--- WHAT THE TASK REQUIRES ---
Print the records below word for word, but leave out the pictures.

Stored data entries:
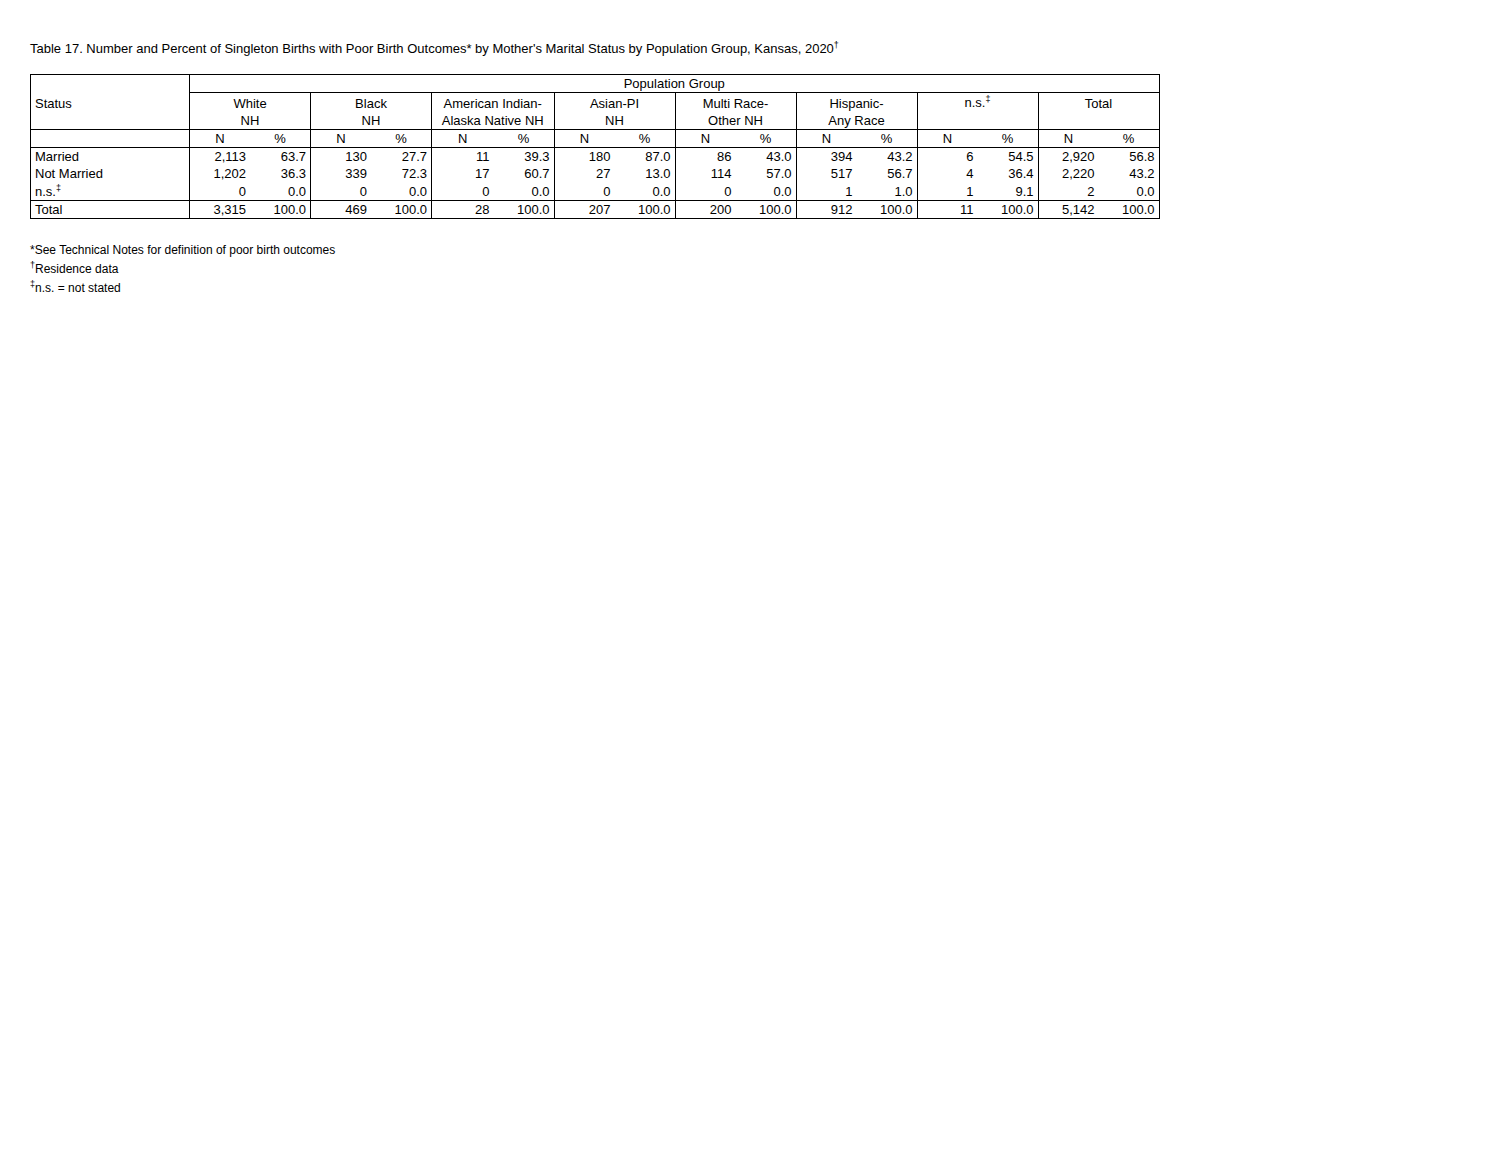Table 17. Number and Percent of Singleton Births with Poor Birth Outcomes* by Mother's Marital Status by Population Group, Kansas, 2020†
| | Population Group |
| Status | White | Black | American Indian- | Asian-PI | Multi Race- | Hispanic- | n.s. ‡ | Total |
| | NH | NH | Alaska Native NH | NH | Other NH | Any Race | | |
| | N | % | N | % | N | % | N | % | N | % | N | % | N | % | N | % |
| Married | 2,113 | 63.7 | 130 | 27.7 | 11 | 39.3 | 180 | 87.0 | 86 | 43.0 | 394 | 43.2 | 6 | 54.5 | 2,920 | 56.8 |
| Not Married | 1,202 | 36.3 | 339 | 72.3 | 17 | 60.7 | 27 | 13.0 | 114 | 57.0 | 517 | 56.7 | 4 | 36.4 | 2,220 | 43.2 |
| n.s. ‡ | 0 | 0.0 | 0 | 0.0 | 0 | 0.0 | 0 | 0.0 | 0 | 0.0 | 1 | 1.0 | 1 | 9.1 | 2 | 0.0 |
| Total | 3,315 | 100.0 | 469 | 100.0 | 28 | 100.0 | 207 | 100.0 | 200 | 100.0 | 912 | 100.0 | 11 | 100.0 | 5,142 | 100.0 |
*See Technical Notes for definition of poor birth outcomes
†Residence data
‡n.s. = not stated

--- WRITTEN RESPONSE ---
Table 17. Number and Percent of Singleton Births with Poor Birth Outcomes* by Mother's Marital Status by Population Group, Kansas, 2020†
| | Population Group |
| Status | White | Black | American Indian- | Asian-PI | Multi Race- | Hispanic- | n.s. ‡ | Total |
| | NH | NH | Alaska Native NH | NH | Other NH | Any Race | | |
| | N | % | N | % | N | % | N | % | N | % | N | % | N | % | N | % |
| Married | 2,113 | 63.7 | 130 | 27.7 | 11 | 39.3 | 180 | 87.0 | 86 | 43.0 | 394 | 43.2 | 6 | 54.5 | 2,920 | 56.8 |
| Not Married | 1,202 | 36.3 | 339 | 72.3 | 17 | 60.7 | 27 | 13.0 | 114 | 57.0 | 517 | 56.7 | 4 | 36.4 | 2,220 | 43.2 |
| n.s. ‡ | 0 | 0.0 | 0 | 0.0 | 0 | 0.0 | 0 | 0.0 | 0 | 0.0 | 1 | 1.0 | 1 | 9.1 | 2 | 0.0 |
| Total | 3,315 | 100.0 | 469 | 100.0 | 28 | 100.0 | 207 | 100.0 | 200 | 100.0 | 912 | 100.0 | 11 | 100.0 | 5,142 | 100.0 |
*See Technical Notes for definition of poor birth outcomes
†Residence data
‡n.s. = not stated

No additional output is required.